喫茶店で『大正文学』を繰り、寝床で竹中郁『巴里のてがみ』を繰る。

朝っぱらからジンジンと身体全体がだるくて、気が滅入るので、コーヒーを飲んで気を紛らわす。昨日届いたばかりの『大正文学 2 特集・久保田万太郎』(大正文学会、1991年3月)を眺める。戸板康二による一文、「万太郎文学の特徴」が嬉しくて嬉しくて、何度も読み返す。戸板康二以外の文章も、万太郎ファンにとっては、舌なめずりの論考の目白押し。うーむ、これは本当に大収穫であったと、いつまでも嬉しい。ところで、大正文学会の『大正文学』のことは今回初めて知った。ちょいと調べてみると、創刊は1987年で、3は「特集・葛西善蔵」(1992年12月)、4は「特集・関東大震災と文学」(1995年10月)、5は「特集・広津和郎の作家姿勢」(1999年12月)、6は「総特集・宇野浩二」(2002年9月)というふうになっている。うーむ、すばらしい。これから古書展などでちょっと注意してみようと思うのだった。

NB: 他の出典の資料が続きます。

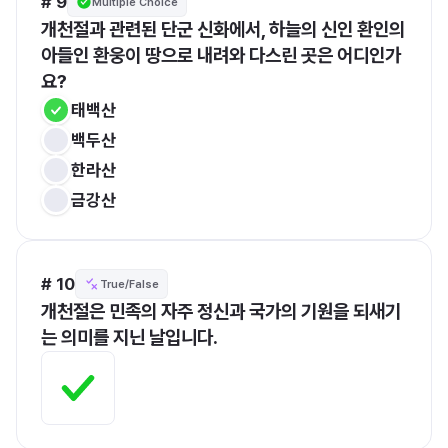
# 9
Multiple Choice
개천절과 관련된 단군 신화에서, 하늘의 신인 환인의 
아들인 환웅이 땅으로 내려와 다스린 곳은 어디인가
요?
태백산
백두산
한라산
금강산
# 10
True/False
개천절은 민족의 자주 정신과 국가의 기원을 되새기
는 의미를 지닌 날입니다.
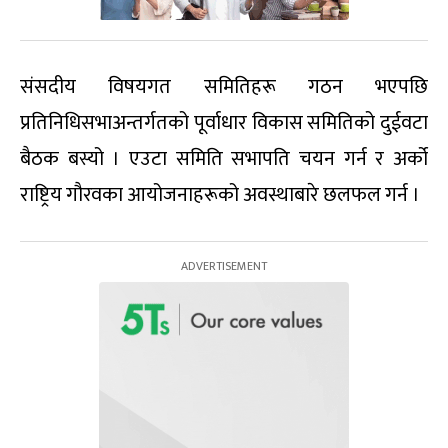
संसदीय विषयगत समितिहरू गठन भएपछि
प्रतिनिधिसभाअन्तर्गतको पूर्वाधार विकास समितिको दुईवटा
बैठक बस्यो । एउटा समिति सभापति चयन गर्न र अर्को
राष्ट्रिय गौरवका आयोजनाहरूको अवस्थाबारे छलफल गर्न ।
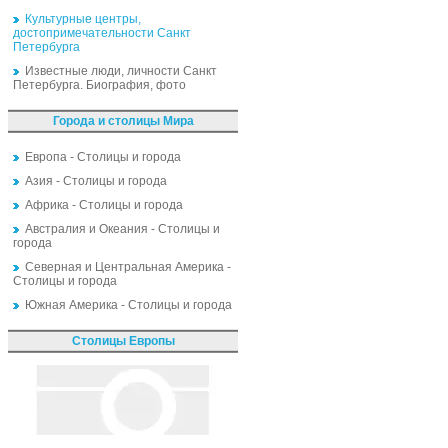
Культурные центры,
достопримечательности Санкт
Петербурга
Известные люди, личности Санкт
Петербурга. Биография, фото
Города и столицы Мира
Европа - Столицы и города
Азия - Столицы и города
Африка - Столицы и города
Австралия и Океания - Столицы и
города
Северная и Центральная Америка -
Столицы и города
Южная Америка - Столицы и города
Столицы Европы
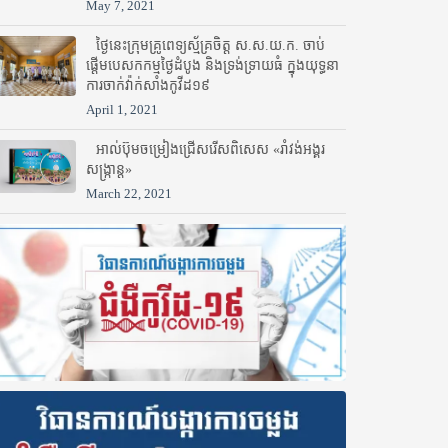
May 7, 2021
ថ្ងៃនេះក្រុមគ្រូពេទ្យស្ម័គ្រចិត្ត ស.ស.យ.ក. ចាប់
ផ្តើមបេសកកម្មថ្ងៃដំបូង និងទ្រង់ទ្រាយធំ ក្នុងយុទ្ធនា
ការចាក់វ៉ាក់សាំងកូវីដ១៩
April 1, 2021
អាល់ប៊ុមចម្រៀងជ្រើសរើសពិសេស «រាំវង់អង្គរ
សង្ក្រាន្ត»
March 22, 2021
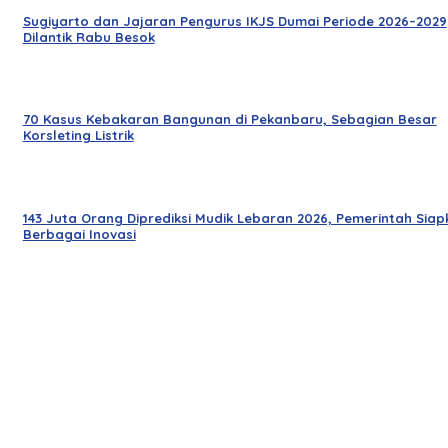
Sugiyarto dan Jajaran Pengurus IKJS Dumai Periode 2026–2029
Dilantik Rabu Besok
70 Kasus Kebakaran Bangunan di Pekanbaru, Sebagian Besar
Korsleting Listrik
143 Juta Orang Diprediksi Mudik Lebaran 2026, Pemerintah Siap
Berbagai Inovasi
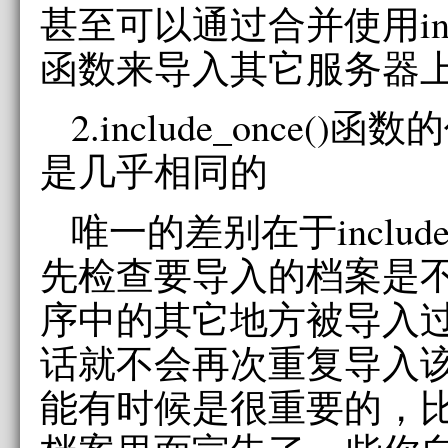
甚至可以通过合并使用includ
函数来导入其它服务器
2.include_once()函数
是几乎相同的
唯一的差别在于include
先检查要导入的档案是
序中的其它地方被导入
话就不会再次重复导入
能有时候是很重要的，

昼、日傘をさして、銀行へ向かって歩を進めているうちに、急に身体全体に悪寒が走り、ああ、これはもう典型的な風邪っぴきではないか、なんということだ、なんとしても週末までにはなおさねばならぬとメラメラと決意し、夕刻、ヨロヨロと早々に帰宅して、早々に寝床に入る。このところ生活が雑だったなあと深く反省をして寝床のなかで小さくなっているうちにいつのまにか眠ってしまい、夜中に目が覚めると、今度はなかなか眠れない。しょうがないので、昨日届いたばかりの竹中郁『巴里のてがみ』(編集工房ノア、1986年)を繰る。昭和3年から5年にかけてパリに留学していた詩人の当時の文章集。実にうつくしい本だなあと、じんわりと嬉しくて、救われる心地す。神戸の小磯良平美術館のことを思い出す。カール・ドライヤーの『裁かるるジャンヌ』の同時代評にジーンとなっているうちにいつのまにか本を閉じて、眠っていた。